[Task instructions]:
Rewrite the rows as a Markdown table with the columns No. and Text. Begin at the line that has "0.28 to 0.38", stop after the last line of the rows, and leave out blank lines and the pictures.
BEGIN Provided entries
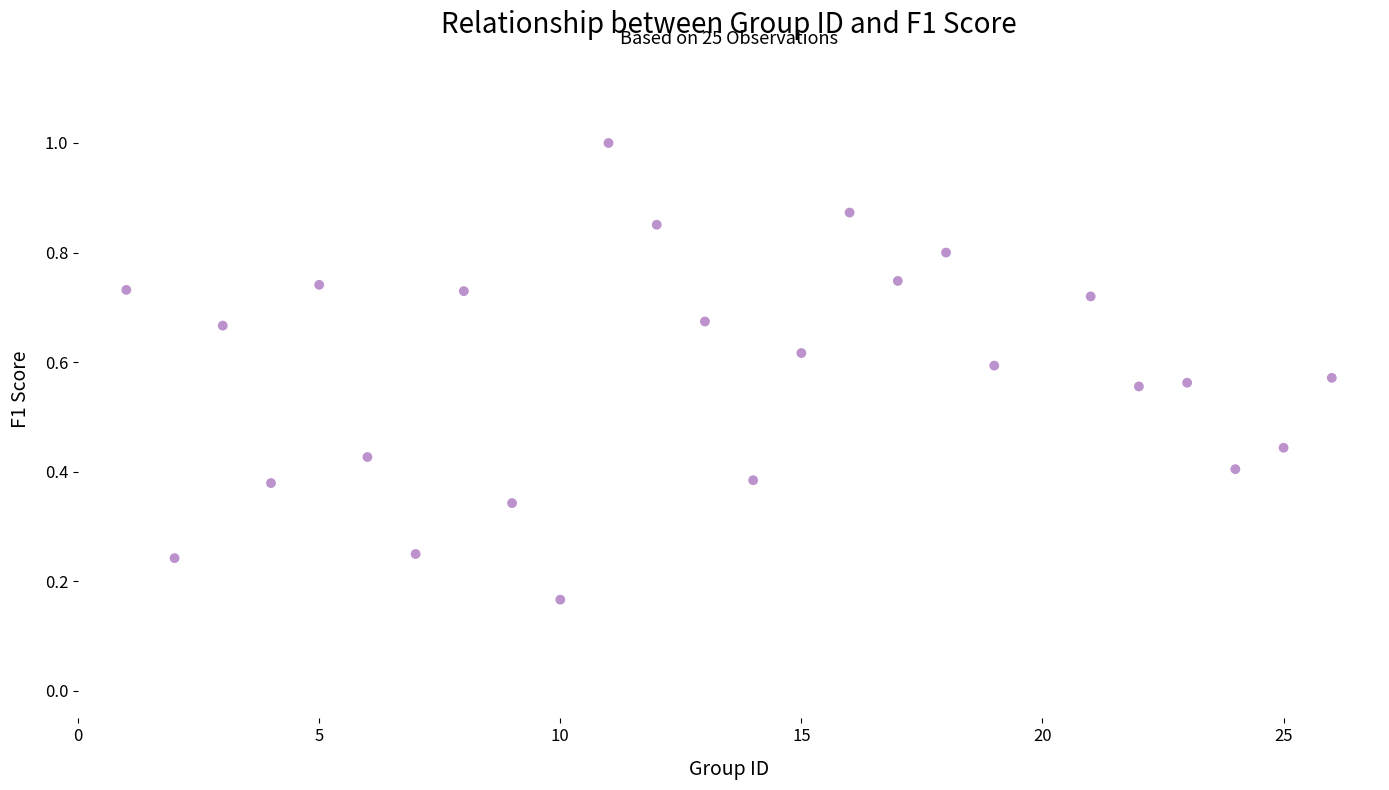

What is the range of Y values (max minus min)?

0.8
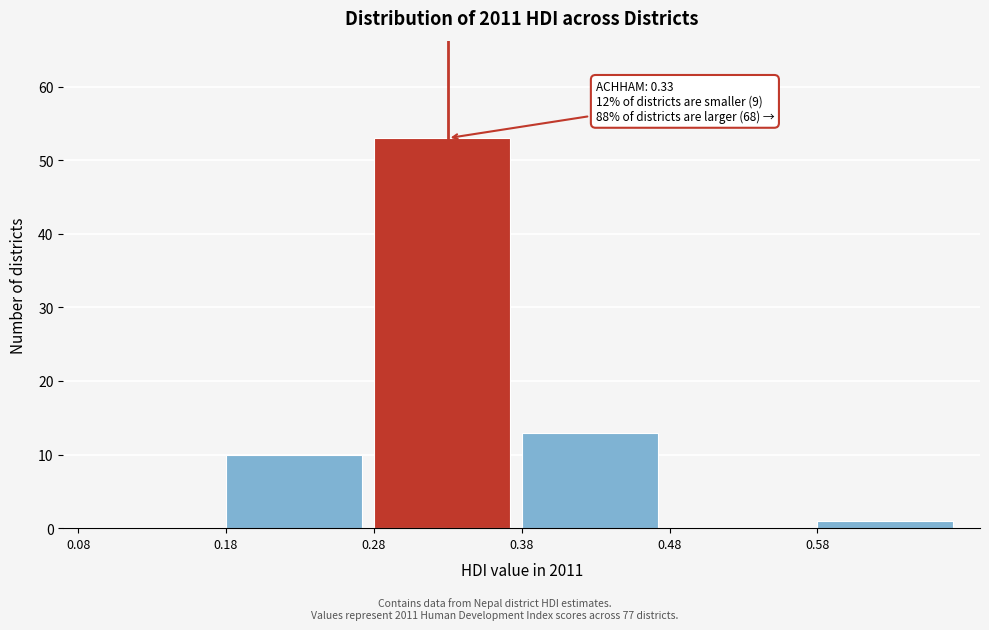

Which range on the x-axis has the tallest bar?

0.28 to 0.38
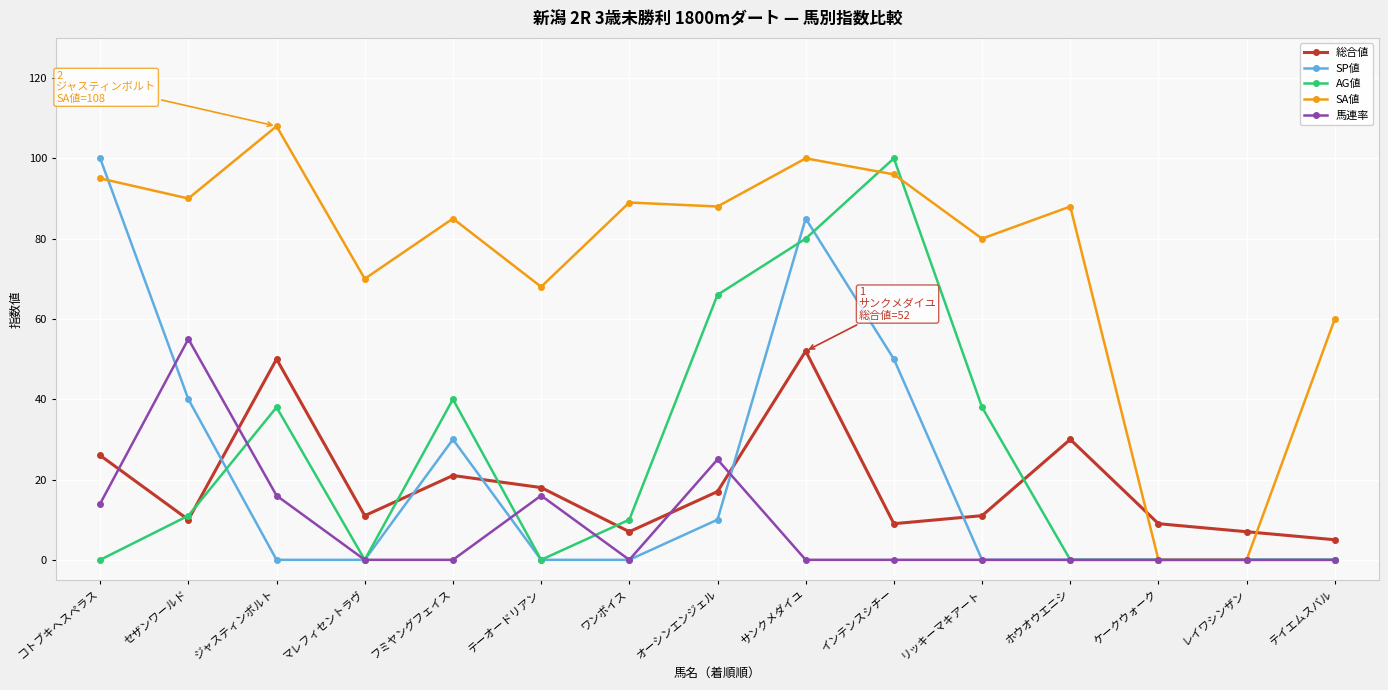

How many data points does each series have?

15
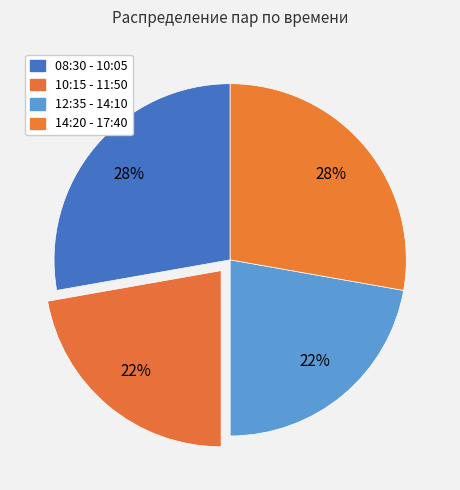

To the nearest percent, what percentage of the pie is 10:15 - 11:50?

22%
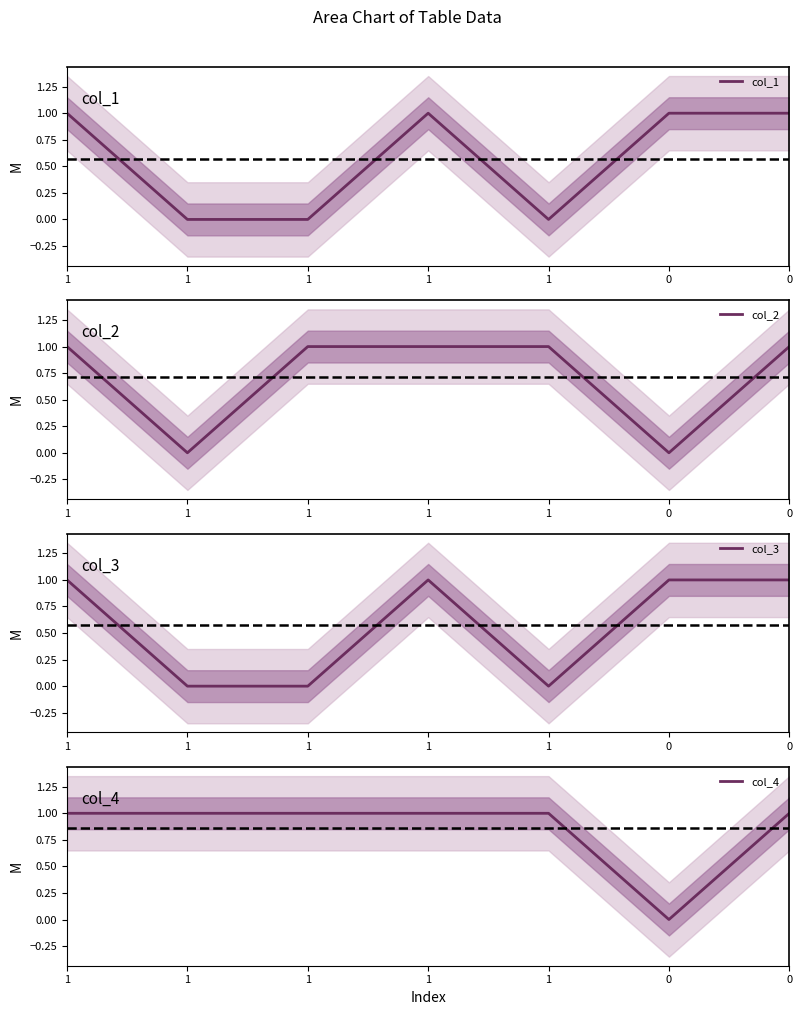

True or false: col_4 has more than 2 interior local peaks.

False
END Provided entries
[Exercise result]:
| No. | Text |
|---|---|
| 1 | 0.28 to 0.38 |
| 2 | How many data points does each series have? |
| 3 | 15 |
| 4 | To the nearest percent, what percentage of the pie is 10:15 - 11:50? |
| 5 | 22% |
| 6 | True or false: col_4 has more than 2 interior local peaks. |
| 7 | False |